* [Assigned task]
Please show all lines of the records that include "shift".

* [Supplied information]
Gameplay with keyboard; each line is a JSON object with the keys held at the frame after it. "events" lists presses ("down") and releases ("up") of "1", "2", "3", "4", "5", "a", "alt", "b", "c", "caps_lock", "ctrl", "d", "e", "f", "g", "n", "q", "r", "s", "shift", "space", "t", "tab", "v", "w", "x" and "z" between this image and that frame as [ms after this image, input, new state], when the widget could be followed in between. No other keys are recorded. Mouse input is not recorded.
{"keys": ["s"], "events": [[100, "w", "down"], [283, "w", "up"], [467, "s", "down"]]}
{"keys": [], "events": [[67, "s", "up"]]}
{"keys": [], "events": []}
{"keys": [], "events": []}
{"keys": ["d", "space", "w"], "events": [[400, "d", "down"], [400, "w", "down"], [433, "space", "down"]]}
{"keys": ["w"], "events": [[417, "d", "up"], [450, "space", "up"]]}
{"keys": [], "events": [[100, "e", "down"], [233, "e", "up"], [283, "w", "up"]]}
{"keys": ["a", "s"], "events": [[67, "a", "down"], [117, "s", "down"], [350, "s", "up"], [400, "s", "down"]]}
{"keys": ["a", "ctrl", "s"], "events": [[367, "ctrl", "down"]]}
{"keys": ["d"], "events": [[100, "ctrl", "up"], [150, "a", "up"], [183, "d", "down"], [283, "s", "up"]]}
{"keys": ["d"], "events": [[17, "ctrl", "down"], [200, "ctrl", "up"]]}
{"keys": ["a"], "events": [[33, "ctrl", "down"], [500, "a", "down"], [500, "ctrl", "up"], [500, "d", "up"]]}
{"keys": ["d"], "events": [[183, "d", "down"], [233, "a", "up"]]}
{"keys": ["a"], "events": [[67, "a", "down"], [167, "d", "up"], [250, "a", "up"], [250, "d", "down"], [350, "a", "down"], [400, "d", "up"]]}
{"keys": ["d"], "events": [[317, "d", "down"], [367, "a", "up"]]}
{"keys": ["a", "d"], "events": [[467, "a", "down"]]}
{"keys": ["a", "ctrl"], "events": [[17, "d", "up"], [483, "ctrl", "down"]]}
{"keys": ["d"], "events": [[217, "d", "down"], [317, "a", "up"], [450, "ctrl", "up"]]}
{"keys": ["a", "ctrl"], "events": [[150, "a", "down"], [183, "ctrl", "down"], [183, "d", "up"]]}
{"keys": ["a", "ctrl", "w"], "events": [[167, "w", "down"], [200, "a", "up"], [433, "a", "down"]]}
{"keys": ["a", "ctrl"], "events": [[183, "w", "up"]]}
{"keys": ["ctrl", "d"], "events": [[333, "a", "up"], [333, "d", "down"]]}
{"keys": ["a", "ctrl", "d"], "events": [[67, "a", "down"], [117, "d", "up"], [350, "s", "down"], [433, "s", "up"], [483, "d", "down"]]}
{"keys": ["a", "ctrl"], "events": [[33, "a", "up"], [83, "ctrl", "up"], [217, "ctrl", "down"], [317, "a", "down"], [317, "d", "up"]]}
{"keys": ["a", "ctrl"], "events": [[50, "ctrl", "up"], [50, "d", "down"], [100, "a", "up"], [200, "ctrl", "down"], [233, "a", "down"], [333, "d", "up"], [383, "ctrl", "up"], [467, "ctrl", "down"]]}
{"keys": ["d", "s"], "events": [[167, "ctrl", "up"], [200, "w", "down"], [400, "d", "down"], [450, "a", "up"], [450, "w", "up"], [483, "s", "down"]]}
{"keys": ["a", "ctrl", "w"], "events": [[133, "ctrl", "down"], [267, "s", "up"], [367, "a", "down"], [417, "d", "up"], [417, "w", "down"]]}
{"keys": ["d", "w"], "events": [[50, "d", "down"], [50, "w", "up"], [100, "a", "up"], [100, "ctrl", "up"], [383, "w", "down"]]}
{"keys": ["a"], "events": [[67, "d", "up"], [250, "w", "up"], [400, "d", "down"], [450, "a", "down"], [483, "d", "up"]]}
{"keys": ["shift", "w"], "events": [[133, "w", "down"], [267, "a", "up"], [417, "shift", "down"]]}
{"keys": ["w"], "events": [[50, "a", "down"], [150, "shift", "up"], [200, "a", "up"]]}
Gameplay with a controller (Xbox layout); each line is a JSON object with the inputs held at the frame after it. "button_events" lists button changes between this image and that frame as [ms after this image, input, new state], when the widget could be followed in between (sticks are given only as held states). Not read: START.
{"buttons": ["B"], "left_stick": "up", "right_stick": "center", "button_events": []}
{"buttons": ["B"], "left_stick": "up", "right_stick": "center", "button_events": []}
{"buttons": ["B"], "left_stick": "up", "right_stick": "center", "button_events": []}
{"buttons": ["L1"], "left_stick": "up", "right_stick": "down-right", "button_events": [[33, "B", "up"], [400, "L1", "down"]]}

* [Answer for this exercise]
Gameplay with keyboard; each line is a JSON object with the keys held at the frame after it. "events" lists presses ("down") and releases ("up") of "1", "2", "3", "4", "5", "a", "alt", "b", "c", "caps_lock", "ctrl", "d", "e", "f", "g", "n", "q", "r", "s", "shift", "space", "t", "tab", "v", "w", "x" and "z" between this image and that frame as [ms after this image, input, new state], when the widget could be followed in between. No other keys are recorded. Mouse input is not recorded.
{"keys": ["shift", "w"], "events": [[133, "w", "down"], [267, "a", "up"], [417, "shift", "down"]]}
{"keys": ["w"], "events": [[50, "a", "down"], [150, "shift", "up"], [200, "a", "up"]]}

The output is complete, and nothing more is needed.